The NC membrane (UniSart® CN140 backed, Sartorius, Göttingen, Germany) has one test line and one control line on which the streptavidin (SA10, Agilent, Santa Clara, CA, USA) and control antibody (anti-chicken IgY, Catalog No. AGCIC-0100, Arista Biological), respectively, are immobilized. Briefly, 500 μl of 1% glutaraldehyde (100 mM SPB, pH 6.8) was mixed with 10 ml of 0.01% streptavidin solution (100 mM SPB, pH 6.8) and allowed to react for 20 min at room temperature. The resulting solution was dialyzed overnight at 4℃ against 10 mM SPB to remove any unreacted reagents. The streptavidin solution was then printed onto the membrane using the dispensing machine (LDAI-601, ZETA). In addition, 0.7 mg/ml of control anti-chicken IgY was dispensed simultaneously onto the membrane at a distance of 4 mm from the test line.

The TRF-LFIA strip was designed to include an additional 1.3 cm × 30 cm glass fiber pad, the function of which is to absorb the specimen (i.e., the sample pad), and a 1.3 cm × 30 cm adsorbent pad (cotton lint fiber, Catalog No. 222, BoreDa Biotech, Seongnam, Republic of Korea). The prepared sample pad, biotin pad, conjugate pad, and adsorbent pad were then laminated onto the NC membrane along with a plastic backing card, and the assembled sheet was cut into a single strip measuring 4.5 mm × 60 mm (width × length) using a guillotine cutting machine (AR-350CG, Artrobo, Namyangju, Republic of Korea). Finally, the strip was placed into a plastic cassette.

For the test, 100 μl of sample was applied to the sample pad and the fluorescence intensity of the test and control lines was measured in a Exdia TRF Plus fluorescence immunoassay analyzer (Precision Biosensor, Inc., Daejeon, Republic of Korea), which utilizes the large Stokes’ shift and long decay time of the Europium chelate as an optical probe. The apparatus controls the time-gated acquisition of the Europium fluorescence signal using an ultraviolet LED light source and a CCD camera.
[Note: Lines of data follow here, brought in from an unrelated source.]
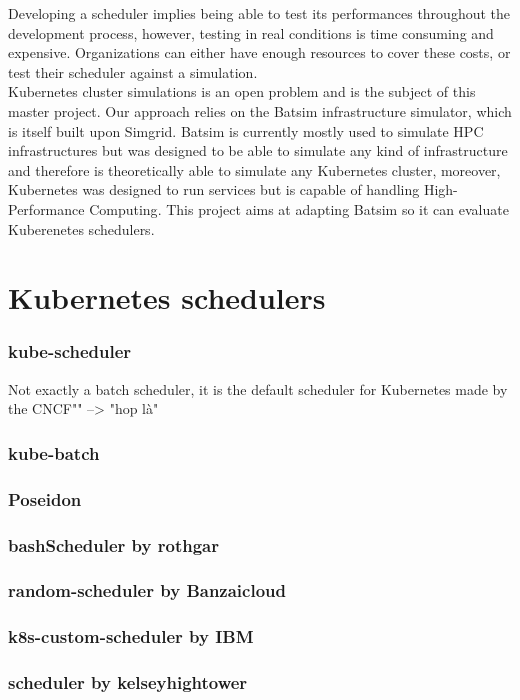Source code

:\documentclass[12pt, a4paper]{memoir}
\begin{document}
Developing a scheduler implies being able to test its performances throughout
the development process, however, testing in real conditions is time consuming
and expensive.  Organizations can either have enough resources to cover these
costs, or test their scheduler against a simulation.\\

Kubernetes cluster simulations is an open problem and is the subject of this
master project. Our approach relies on the Batsim\cite{batsim} infrastructure
simulator, which is itself built upon Simgrid\cite{simgrid}. Batsim is
currently mostly used to simulate HPC infrastructures but was designed to be
able to simulate any kind of infrastructure and therefore is theoretically able
to simulate any Kubernetes cluster, moreover, Kubernetes was designed to run
services but is capable of handling High-Performance
Computing\cite{kube-for-hpc}. This project aims at adapting Batsim so it can
evaluate Kuberenetes schedulers.

\section{Kubernetes schedulers}

\subsubsection{kube-scheduler}
Not exactly a batch scheduler, it is the default scheduler for Kubernetes made
by the CNCF"" --> "hop là"
\subsubsection{kube-batch}
\subsubsection{Poseidon}
\subsubsection{bashScheduler by rothgar}
\subsubsection{random-scheduler by Banzaicloud}
\subsubsection{k8s-custom-scheduler by IBM}
\subsubsection{scheduler by kelseyhightower}
\end{document}
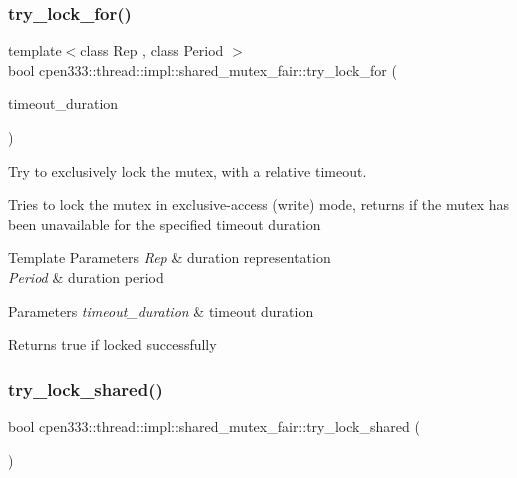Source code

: \subsubsection{\texorpdfstring{try\+\_\+lock\+\_\+for()}{try\_lock\_for()}}
{\footnotesize\ttfamily template$<$class Rep , class Period $>$ \\
bool cpen333\+::thread\+::impl\+::shared\+\_\+mutex\+\_\+fair\+::try\+\_\+lock\+\_\+for (\begin{DoxyParamCaption}\item[{const std\+::chrono\+::duration$<$ Rep, Period $>$ \&}]{timeout\+\_\+duration }\end{DoxyParamCaption})\hspace{0.3cm}{\ttfamily [inline]}}



Try to exclusively lock the mutex, with a relative timeout. 

Tries to lock the mutex in exclusive-\/access (write) mode, returns if the mutex has been unavailable for the specified timeout duration


\begin{DoxyTemplParams}{Template Parameters}
{\em Rep} & duration representation \\
\hline
{\em Period} & duration period \\
\hline
\end{DoxyTemplParams}

\begin{DoxyParams}{Parameters}
{\em timeout\+\_\+duration} & timeout duration \\
\hline
\end{DoxyParams}
\begin{DoxyReturn}{Returns}
true if locked successfully 
\end{DoxyReturn}
\mbox{\label{classcpen333_1_1thread_1_1impl_1_1shared__mutex__fair_aaa17074a3c560ebd8c94a9cee09a1c3f}} 
\subsubsection{\texorpdfstring{try\+\_\+lock\+\_\+shared()}{try\_lock\_shared()}}
{\footnotesize\ttfamily bool cpen333\+::thread\+::impl\+::shared\+\_\+mutex\+\_\+fair\+::try\+\_\+lock\+\_\+shared (\begin{DoxyParamCaption}{ }\end{DoxyParamCaption})\hspace{0.3cm}{\ttfamily [inline]}}



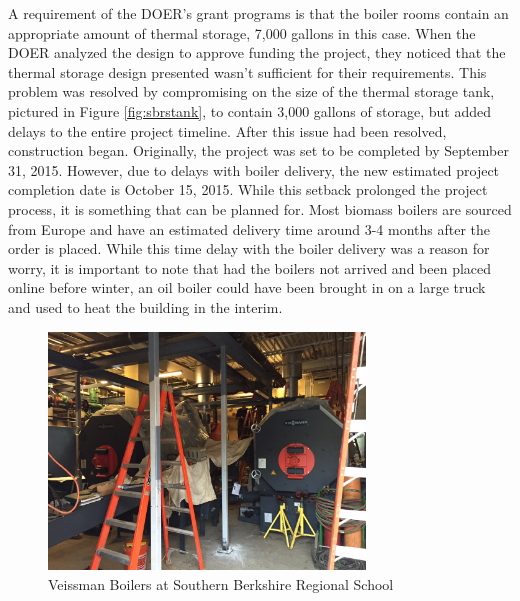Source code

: \par A requirement of the DOER's grant programs is that the boiler rooms contain an appropriate amount of thermal storage, 7,000 gallons in this case. When the DOER analyzed the design to approve funding the project, they noticed that the thermal storage design presented wasn't sufficient for their requirements. This problem was resolved by compromising on the size of the thermal storage tank, pictured in Figure \ref{fig:sbrstank}, to contain 3,000 gallons of storage, but added delays to the entire project timeline. After this issue had been resolved, construction began. Originally, the project was set to be completed by September 31, 2015. However, due to delays with boiler delivery, the new estimated project completion date is October 15, 2015. While this setback prolonged the project process, it is something that can be planned for. Most biomass boilers are sourced from Europe and have an estimated delivery time around 3-4 months after the order is placed. While this time delay with the boiler delivery was a reason for worry, it is important to note that had the boilers not arrived and been placed online before winter, an oil boiler could have been brought in on a large truck and used to heat the building in the interim.
\begin{figure}[H]
\centering
\includegraphics[width=0.75\textwidth]{findingschapter/southernberkshireboilers}
\caption{Veissman Boilers at Southern Berkshire Regional School}
\label{fig:sbrsboilers}
\end{figure}

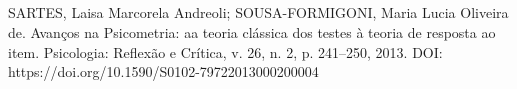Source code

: 

\begin{anexosenv}

\chapter{}


SARTES, Laisa Marcorela Andreoli; SOUSA-FORMIGONI, Maria Lucia Oliveira de. 
Avanços na Psicometria: aa teoria clássica dos testes à teoria de resposta ao item. 
Psicologia: Reflexão e Crítica, v. 26, n. 2, p. 241–250, 2013. DOI: 
https://doi.org/10.1590/S0102-79722013000200004

\end{anexosenv}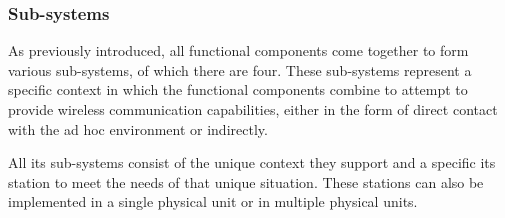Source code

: \subsubsection{Sub-systems}

As previously introduced, all functional components come together to form various sub-systems, of which there are four. These sub-systems represent a specific context in which the functional components combine to attempt to provide wireless communication capabilities, either in the form of direct contact with the ad hoc environment or indirectly.

All \gls{its} sub-systems consist of the unique context they support and a specific \gls{its} station to meet the needs of that unique situation. These stations can also be implemented in a single physical unit or in multiple physical units.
Preparation of inactivated virus samples for diagnostic testing

Virus infection experiments were performed in a biosafety level 3 laboratory. Huh-7 cells were infected with a MERS-CoV (MERS-CoV/KOR/KNIH/002_05_2015, GenBank accession No. KT029139, provided by Korea Disease Control and Prevention Agency) for 48 h, after which the medium containing mature infectious virions was collected. The viral titer was measured in a plaque assay. The harvested virus was inactivated by heating at 100 °C for 15 min. This thermal treatment completely disrupts the viral structure, thereby exposing the nucleocapsid (N) protein for downstream detection. For assay development and performance validation, the inactivated viral lysate was diluted using a lysis buffer (1 × PBS, 1% BSA, 0.6% Tween-20, pH 7.4,). Additionally, to mimic clinically relevant sample conditions, the inactivated virus was spiked into commercially available pooled human nasal fluid, followed by dilution with the same lysis buffer. All prepared samples were stored at − 80 °C until further use.